Rows from a segmentation dataset:
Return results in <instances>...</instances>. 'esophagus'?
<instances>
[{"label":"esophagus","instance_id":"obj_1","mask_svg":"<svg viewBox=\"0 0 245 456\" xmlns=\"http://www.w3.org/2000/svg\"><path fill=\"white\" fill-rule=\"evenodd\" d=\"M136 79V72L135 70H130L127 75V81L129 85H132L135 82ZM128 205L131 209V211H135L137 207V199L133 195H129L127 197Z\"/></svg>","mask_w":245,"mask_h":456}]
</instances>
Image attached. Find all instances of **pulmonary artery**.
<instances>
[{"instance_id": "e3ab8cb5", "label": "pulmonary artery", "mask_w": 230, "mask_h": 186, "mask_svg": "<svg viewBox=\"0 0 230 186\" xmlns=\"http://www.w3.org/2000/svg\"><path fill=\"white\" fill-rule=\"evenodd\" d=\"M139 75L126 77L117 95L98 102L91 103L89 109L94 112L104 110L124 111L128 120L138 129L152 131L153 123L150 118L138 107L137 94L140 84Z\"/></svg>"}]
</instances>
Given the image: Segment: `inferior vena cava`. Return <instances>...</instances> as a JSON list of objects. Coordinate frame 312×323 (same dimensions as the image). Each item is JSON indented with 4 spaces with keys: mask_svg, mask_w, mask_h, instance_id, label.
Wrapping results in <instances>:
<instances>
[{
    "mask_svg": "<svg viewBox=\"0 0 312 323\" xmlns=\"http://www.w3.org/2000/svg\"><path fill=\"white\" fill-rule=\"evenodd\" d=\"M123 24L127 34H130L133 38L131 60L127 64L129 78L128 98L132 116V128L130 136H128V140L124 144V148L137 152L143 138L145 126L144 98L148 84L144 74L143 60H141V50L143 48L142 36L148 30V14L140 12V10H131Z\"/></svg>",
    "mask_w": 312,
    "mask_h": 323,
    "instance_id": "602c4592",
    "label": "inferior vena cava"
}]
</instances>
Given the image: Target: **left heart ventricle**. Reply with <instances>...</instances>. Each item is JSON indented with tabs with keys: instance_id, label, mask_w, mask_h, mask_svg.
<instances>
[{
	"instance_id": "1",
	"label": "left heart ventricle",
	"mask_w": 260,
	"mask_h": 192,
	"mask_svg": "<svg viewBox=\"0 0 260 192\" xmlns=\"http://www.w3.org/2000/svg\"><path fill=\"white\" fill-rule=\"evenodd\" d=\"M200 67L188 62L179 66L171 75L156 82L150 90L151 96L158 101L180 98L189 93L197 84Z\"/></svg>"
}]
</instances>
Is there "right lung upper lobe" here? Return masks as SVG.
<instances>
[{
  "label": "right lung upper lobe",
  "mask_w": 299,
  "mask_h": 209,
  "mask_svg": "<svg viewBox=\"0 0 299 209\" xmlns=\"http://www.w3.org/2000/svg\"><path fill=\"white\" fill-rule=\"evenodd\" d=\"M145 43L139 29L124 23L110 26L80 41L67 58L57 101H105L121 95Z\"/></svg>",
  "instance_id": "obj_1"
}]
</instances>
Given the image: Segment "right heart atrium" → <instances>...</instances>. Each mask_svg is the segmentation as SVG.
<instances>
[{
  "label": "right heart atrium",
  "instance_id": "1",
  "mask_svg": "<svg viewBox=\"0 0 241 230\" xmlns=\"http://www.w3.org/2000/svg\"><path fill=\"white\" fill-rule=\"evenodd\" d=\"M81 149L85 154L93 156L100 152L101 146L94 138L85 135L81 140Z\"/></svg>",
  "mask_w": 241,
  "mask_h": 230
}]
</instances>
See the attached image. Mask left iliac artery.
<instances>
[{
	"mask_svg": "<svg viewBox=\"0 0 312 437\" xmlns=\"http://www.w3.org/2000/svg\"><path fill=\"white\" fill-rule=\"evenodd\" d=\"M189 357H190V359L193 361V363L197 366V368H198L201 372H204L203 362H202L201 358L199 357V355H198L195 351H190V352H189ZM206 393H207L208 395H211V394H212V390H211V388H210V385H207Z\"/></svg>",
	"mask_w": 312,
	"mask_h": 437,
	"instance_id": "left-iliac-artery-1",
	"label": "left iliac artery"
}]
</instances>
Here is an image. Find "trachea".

» Exercise description: Rewrite the data above, swapping every occurrence of "Given the image" for "Using the image" and leaving all other text unchanged.

» The result:
Return results in <instances>...</instances>. 'esophagus'?
<instances>
[{"label":"esophagus","instance_id":"obj_1","mask_svg":"<svg viewBox=\"0 0 245 456\" xmlns=\"http://www.w3.org/2000/svg\"><path fill=\"white\" fill-rule=\"evenodd\" d=\"M136 79V72L135 70H130L127 75V81L129 85H132L135 82ZM128 205L131 209V211H135L137 207V199L133 195H129L127 197Z\"/></svg>","mask_w":245,"mask_h":456}]
</instances>
Image attached. Find all instances of **pulmonary artery**.
<instances>
[{"instance_id": "e3ab8cb5", "label": "pulmonary artery", "mask_w": 230, "mask_h": 186, "mask_svg": "<svg viewBox=\"0 0 230 186\" xmlns=\"http://www.w3.org/2000/svg\"><path fill=\"white\" fill-rule=\"evenodd\" d=\"M139 75L126 77L117 95L98 102L91 103L89 109L94 112L104 110L124 111L128 120L138 129L152 131L153 123L150 118L138 107L137 94L140 84Z\"/></svg>"}]
</instances>
Using the image: Segment: `inferior vena cava`. Return <instances>...</instances> as a JSON list of objects. Coordinate frame 312×323 (same dimensions as the image). Each item is JSON indented with 4 spaces with keys: mask_svg, mask_w, mask_h, instance_id, label.
Wrapping results in <instances>:
<instances>
[{
    "mask_svg": "<svg viewBox=\"0 0 312 323\" xmlns=\"http://www.w3.org/2000/svg\"><path fill=\"white\" fill-rule=\"evenodd\" d=\"M123 24L127 34H130L133 38L131 60L127 64L129 78L128 98L132 116V128L130 136H128V140L124 144V148L137 152L143 138L145 126L144 98L148 84L144 74L143 60H141V50L143 48L142 36L148 30V14L140 12V10H131Z\"/></svg>",
    "mask_w": 312,
    "mask_h": 323,
    "instance_id": "602c4592",
    "label": "inferior vena cava"
}]
</instances>
Using the image: Target: **left heart ventricle**. Reply with <instances>...</instances>. Each item is JSON indented with tabs with keys: instance_id, label, mask_w, mask_h, mask_svg.
<instances>
[{
	"instance_id": "1",
	"label": "left heart ventricle",
	"mask_w": 260,
	"mask_h": 192,
	"mask_svg": "<svg viewBox=\"0 0 260 192\" xmlns=\"http://www.w3.org/2000/svg\"><path fill=\"white\" fill-rule=\"evenodd\" d=\"M200 67L188 62L179 66L171 75L156 82L150 90L151 96L158 101L180 98L189 93L197 84Z\"/></svg>"
}]
</instances>
Is there "right lung upper lobe" here? Return masks as SVG.
<instances>
[{
  "label": "right lung upper lobe",
  "mask_w": 299,
  "mask_h": 209,
  "mask_svg": "<svg viewBox=\"0 0 299 209\" xmlns=\"http://www.w3.org/2000/svg\"><path fill=\"white\" fill-rule=\"evenodd\" d=\"M145 43L139 29L124 23L110 26L80 41L67 58L57 101H105L121 95Z\"/></svg>",
  "instance_id": "obj_1"
}]
</instances>
Using the image: Segment "right heart atrium" → <instances>...</instances>. Each mask_svg is the segmentation as SVG.
<instances>
[{
  "label": "right heart atrium",
  "instance_id": "1",
  "mask_svg": "<svg viewBox=\"0 0 241 230\" xmlns=\"http://www.w3.org/2000/svg\"><path fill=\"white\" fill-rule=\"evenodd\" d=\"M81 149L85 154L93 156L100 152L101 146L94 138L85 135L81 140Z\"/></svg>",
  "mask_w": 241,
  "mask_h": 230
}]
</instances>
See the attached image. Mask left iliac artery.
<instances>
[{
	"mask_svg": "<svg viewBox=\"0 0 312 437\" xmlns=\"http://www.w3.org/2000/svg\"><path fill=\"white\" fill-rule=\"evenodd\" d=\"M189 357H190V359L193 361V363L197 366V368H198L201 372H204L203 362H202L201 358L199 357V355H198L195 351H190V352H189ZM206 393H207L208 395H211V394H212V390H211V388H210V385H207Z\"/></svg>",
	"mask_w": 312,
	"mask_h": 437,
	"instance_id": "left-iliac-artery-1",
	"label": "left iliac artery"
}]
</instances>
Here is an image. Find "trachea".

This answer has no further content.